*What the task requires*
Write out every entry exactly as it appears, omitting the pictures.

#### Records provided

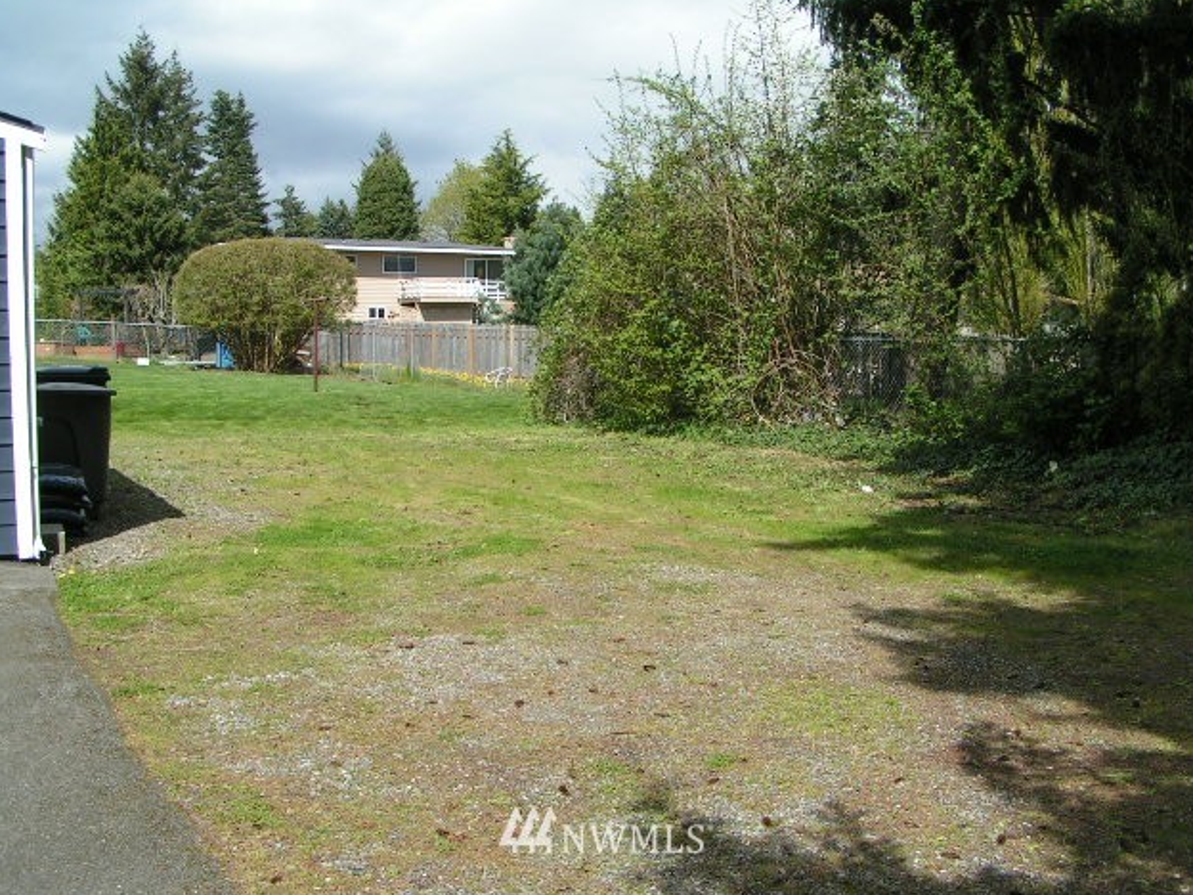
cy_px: 444
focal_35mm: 39
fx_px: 1344
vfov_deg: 36.8
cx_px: 606
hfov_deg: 47.9
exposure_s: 1/320
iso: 50
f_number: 5.6
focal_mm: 5.8
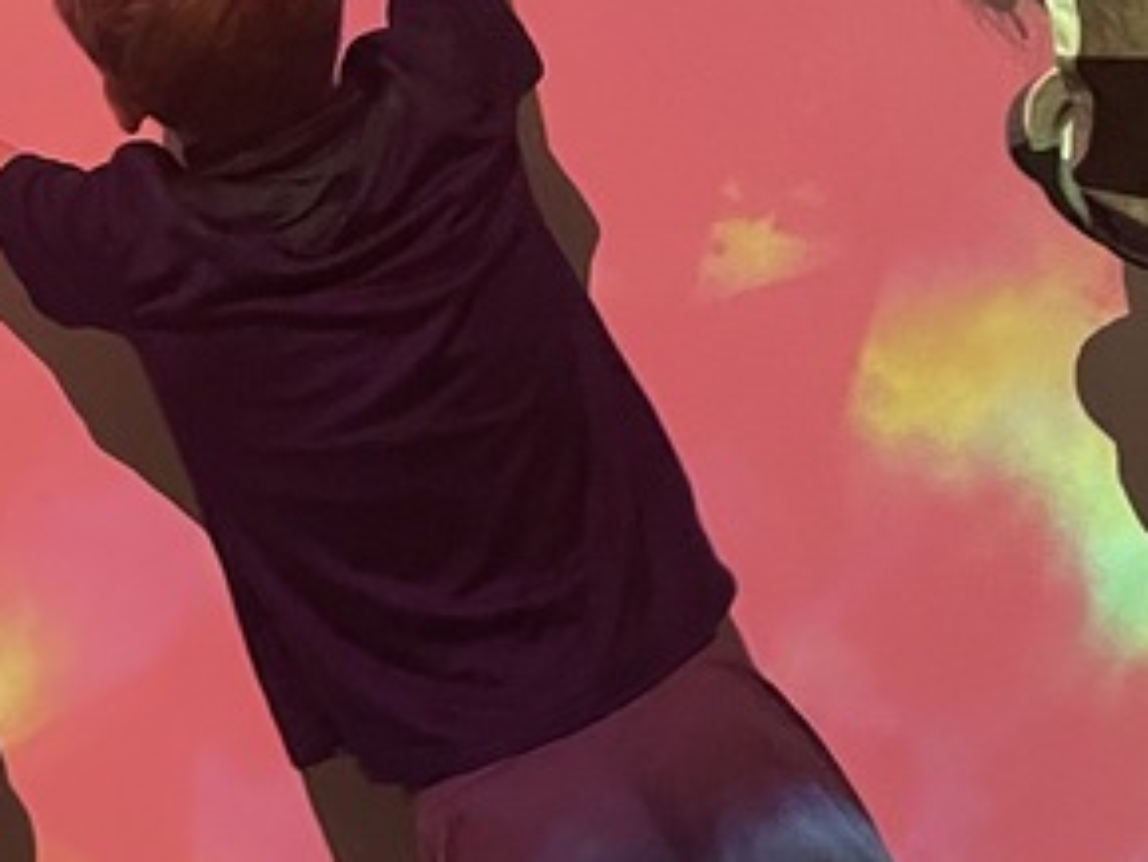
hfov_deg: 20.2
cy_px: 393
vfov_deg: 16.1
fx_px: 3052
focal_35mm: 92
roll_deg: +29.4
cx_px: -147
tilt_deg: -6.2
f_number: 1.6
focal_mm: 4.2
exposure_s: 1/60
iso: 500
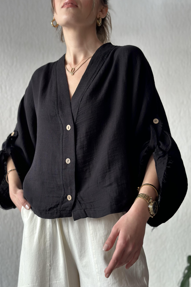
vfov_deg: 39.6
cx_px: 91
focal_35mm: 50
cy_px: 144
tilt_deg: +2.9
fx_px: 398
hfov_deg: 27.0
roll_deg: +0.1
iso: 125
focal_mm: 6.86
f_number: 1.78
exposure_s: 1/110
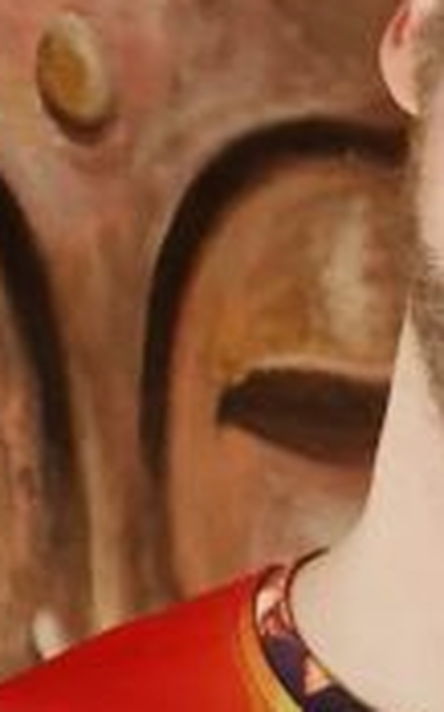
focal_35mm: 143
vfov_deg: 13.1
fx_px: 2775
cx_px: 1177
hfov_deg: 8.2
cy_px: 1318
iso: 320
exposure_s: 1/100
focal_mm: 5.4
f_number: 1.8
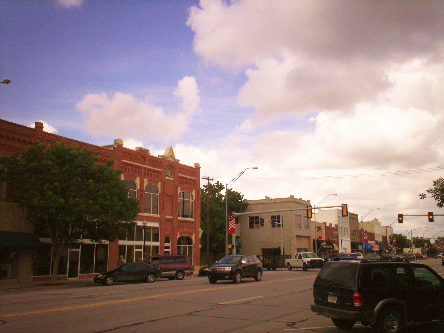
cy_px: 166
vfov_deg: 39.7
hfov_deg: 51.4
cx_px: 222
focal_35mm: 36
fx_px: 462
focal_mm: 6
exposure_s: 1/847
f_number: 4.5
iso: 100
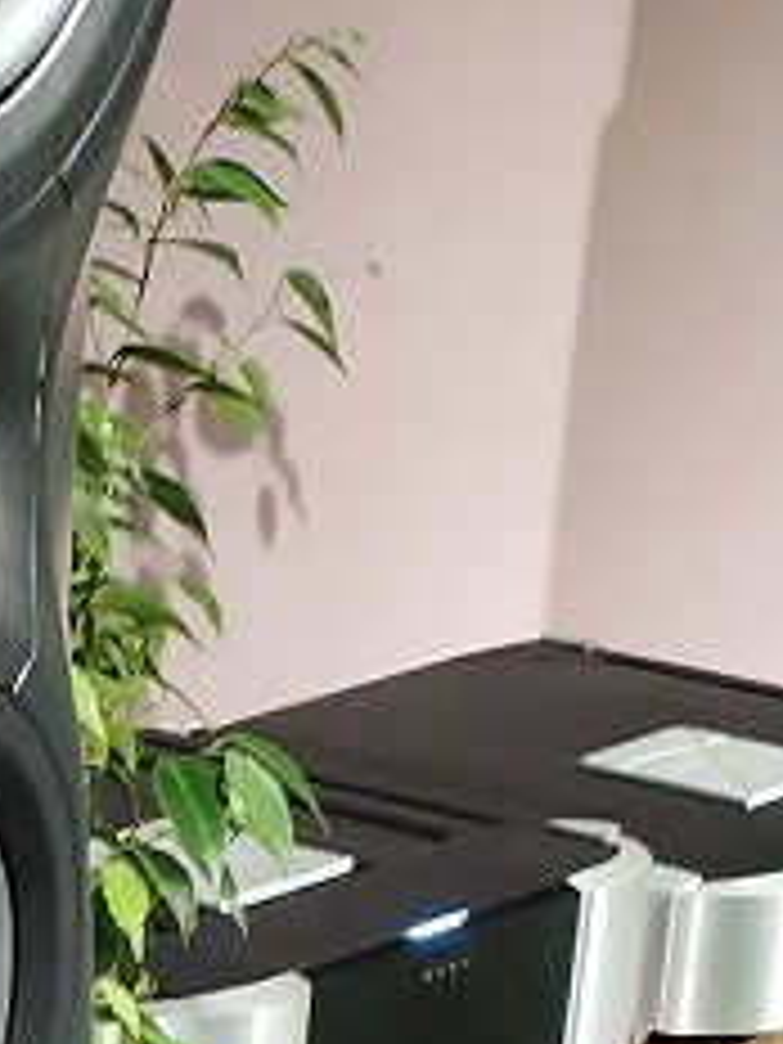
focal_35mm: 173
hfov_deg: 8.3
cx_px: -547
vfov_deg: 11.1
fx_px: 5218
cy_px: 1483
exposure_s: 1/25
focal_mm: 4.75
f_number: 1.8
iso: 823
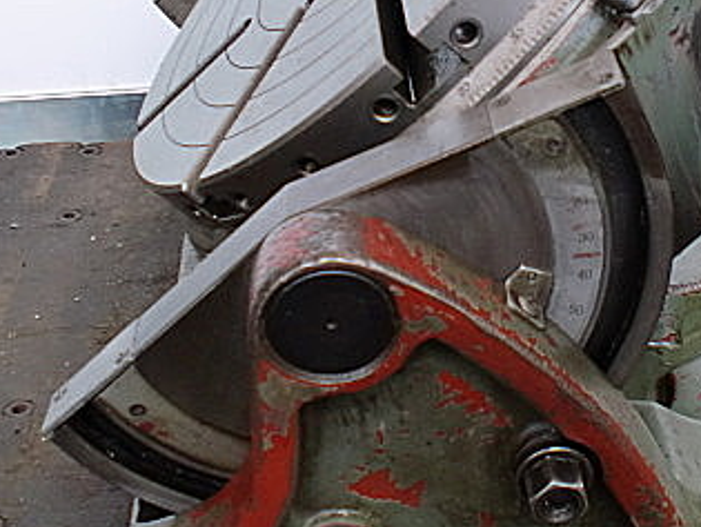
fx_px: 1439
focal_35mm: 71
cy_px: 107
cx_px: 570
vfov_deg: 20.5
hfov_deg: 26.8
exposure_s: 1/60
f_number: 3.1
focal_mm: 6.3
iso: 80
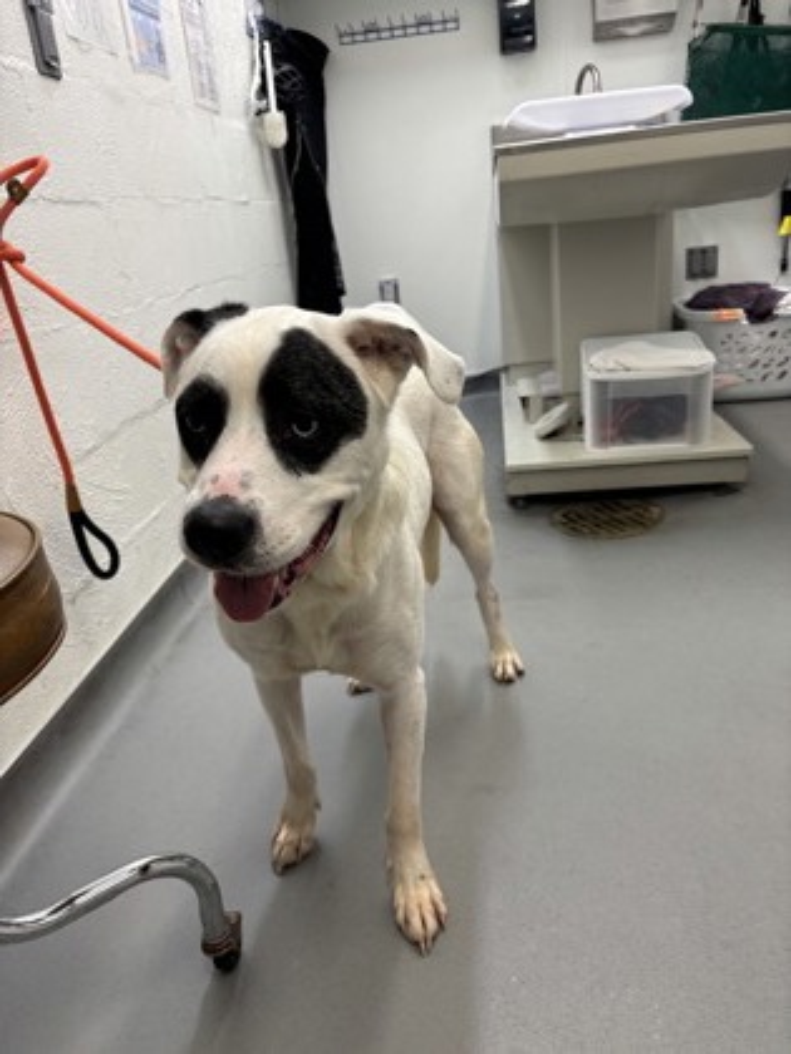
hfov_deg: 53.1
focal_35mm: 26
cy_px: 527
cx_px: 396
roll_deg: +3.5
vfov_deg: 67.3
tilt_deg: -19.0
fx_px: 792
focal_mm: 5.96
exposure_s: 1/60
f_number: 1.6
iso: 80
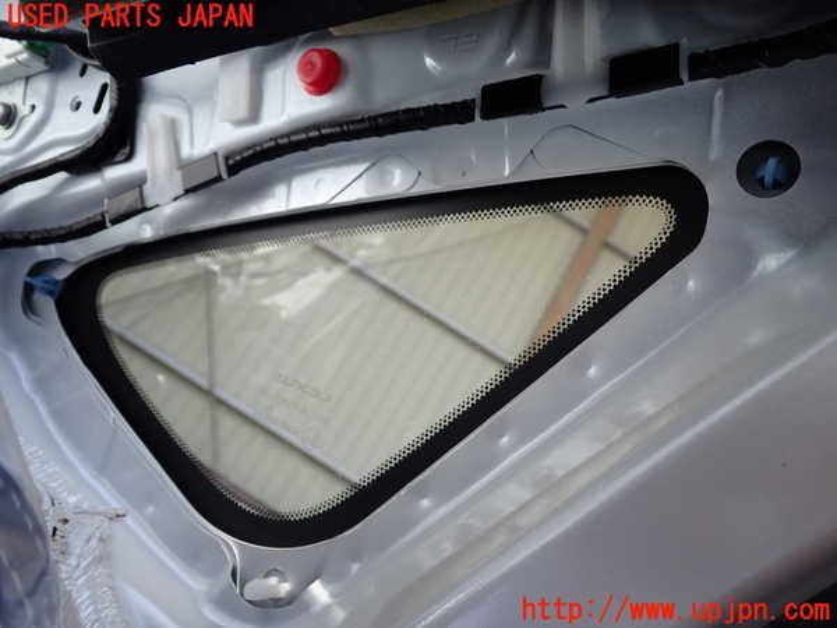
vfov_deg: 46.8
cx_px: 418
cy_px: 314
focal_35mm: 30
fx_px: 725
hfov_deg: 60.0
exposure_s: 1/100
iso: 200
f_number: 2.3
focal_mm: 5.4
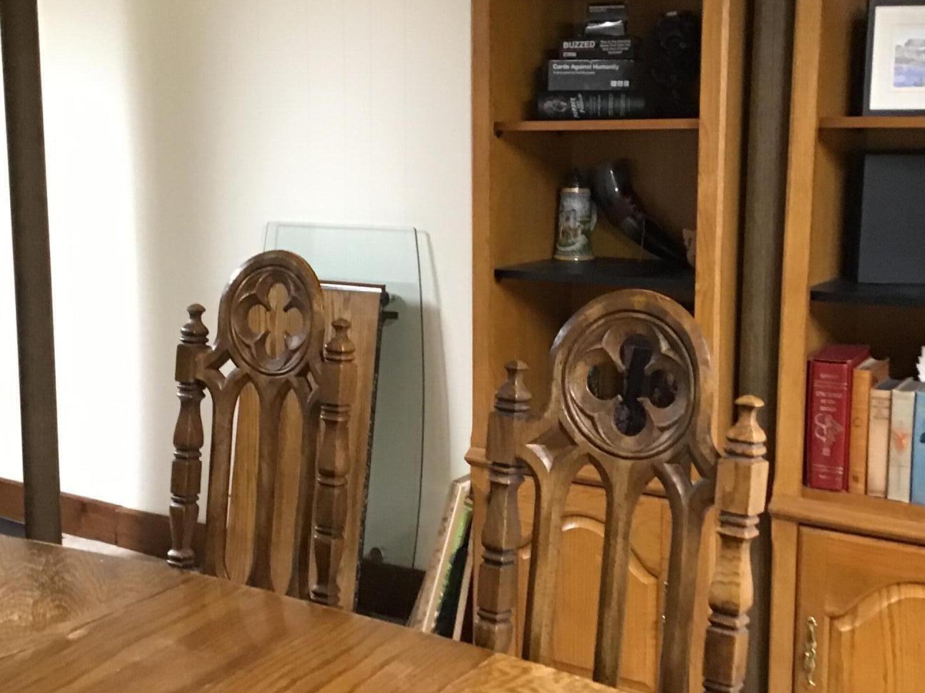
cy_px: 323
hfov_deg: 39.6
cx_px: 428
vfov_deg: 30.3
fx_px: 1283
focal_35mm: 48
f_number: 2.4
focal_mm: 3.3
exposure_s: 1/15
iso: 200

########

*Expected output*
cy_px: 444
focal_35mm: 39
fx_px: 1344
vfov_deg: 36.8
cx_px: 606
hfov_deg: 47.9
exposure_s: 1/320
iso: 50
f_number: 5.6
focal_mm: 5.8
hfov_deg: 20.2
cy_px: 393
vfov_deg: 16.1
fx_px: 3052
focal_35mm: 92
roll_deg: +29.4
cx_px: -147
tilt_deg: -6.2
f_number: 1.6
focal_mm: 4.2
exposure_s: 1/60
iso: 500
vfov_deg: 39.6
cx_px: 91
focal_35mm: 50
cy_px: 144
tilt_deg: +2.9
fx_px: 398
hfov_deg: 27.0
roll_deg: +0.1
iso: 125
focal_mm: 6.86
f_number: 1.78
exposure_s: 1/110
focal_35mm: 143
vfov_deg: 13.1
fx_px: 2775
cx_px: 1177
hfov_deg: 8.2
cy_px: 1318
iso: 320
exposure_s: 1/100
focal_mm: 5.4
f_number: 1.8
cy_px: 166
vfov_deg: 39.7
hfov_deg: 51.4
cx_px: 222
focal_35mm: 36
fx_px: 462
focal_mm: 6
exposure_s: 1/847
f_number: 4.5
iso: 100
focal_35mm: 173
hfov_deg: 8.3
cx_px: -547
vfov_deg: 11.1
fx_px: 5218
cy_px: 1483
exposure_s: 1/25
focal_mm: 4.75
f_number: 1.8
iso: 823
fx_px: 1439
focal_35mm: 71
cy_px: 107
cx_px: 570
vfov_deg: 20.5
hfov_deg: 26.8
exposure_s: 1/60
f_number: 3.1
focal_mm: 6.3
iso: 80
hfov_deg: 53.1
focal_35mm: 26
cy_px: 527
cx_px: 396
roll_deg: +3.5
vfov_deg: 67.3
tilt_deg: -19.0
fx_px: 792
focal_mm: 5.96
exposure_s: 1/60
f_number: 1.6
iso: 80
vfov_deg: 46.8
cx_px: 418
cy_px: 314
focal_35mm: 30
fx_px: 725
hfov_deg: 60.0
exposure_s: 1/100
iso: 200
f_number: 2.3
focal_mm: 5.4
cy_px: 323
hfov_deg: 39.6
cx_px: 428
vfov_deg: 30.3
fx_px: 1283
focal_35mm: 48
f_number: 2.4
focal_mm: 3.3
exposure_s: 1/15
iso: 200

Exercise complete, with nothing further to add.